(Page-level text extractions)

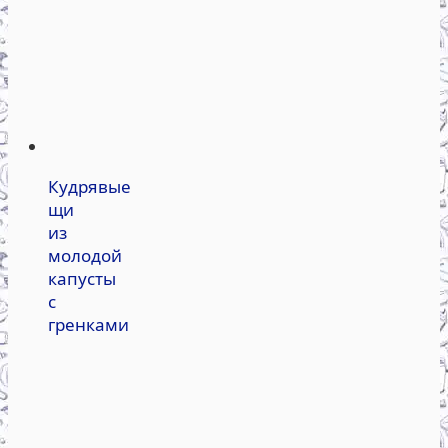
Кудрявые
щи
из
молодой
капусты
с
гренками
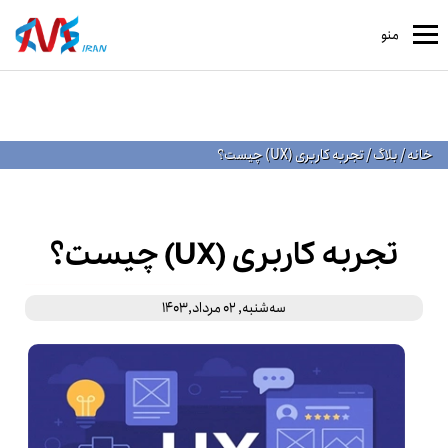
منو
خانه
/
بلاگ
/
تجربه کاربری (UX) چیست؟
تجربه کاربری (UX) چیست؟
ﺳﻪشنبه, 02 مرداد,1403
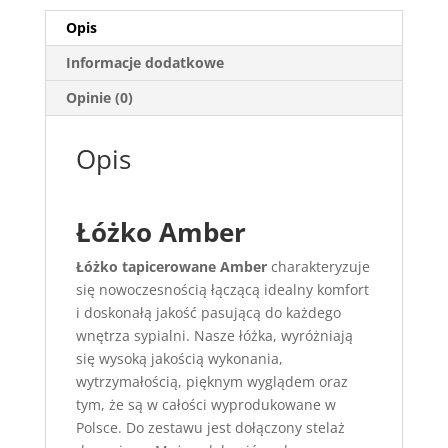
Opis
Informacje dodatkowe
Opinie (0)
Opis
Łóżko Amber
Łóżko tapicerowane Amber
charakteryzuje
się nowoczesnością łączącą idealny komfort
i doskonałą jakość pasującą do każdego
wnętrza sypialni. Nasze łóżka, wyróżniają
się wysoką jakością wykonania,
wytrzymałością, pięknym wyglądem oraz
tym, że są w całości wyprodukowane w
Polsce. Do zestawu jest dołączony stelaż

WHAT YOU WILL DO — Please copy the data above exactly; the pictures do not belong in the copy.

RESPONSE BELOW —
Кудрявые
щи
из
молодой
капусты
с
гренками
منو
خانه
/
بلاگ
/
تجربه کاربری (UX) چیست؟
تجربه کاربری (UX) چیست؟
ﺳﻪشنبه, 02 مرداد,1403
Opis
Informacje dodatkowe
Opinie (0)
Opis
Łóżko Amber
Łóżko tapicerowane Amber
charakteryzuje
się nowoczesnością łączącą idealny komfort
i doskonałą jakość pasującą do każdego
wnętrza sypialni. Nasze łóżka, wyróżniają
się wysoką jakością wykonania,
wytrzymałością, pięknym wyglądem oraz
tym, że są w całości wyprodukowane w
Polsce. Do zestawu jest dołączony stelaż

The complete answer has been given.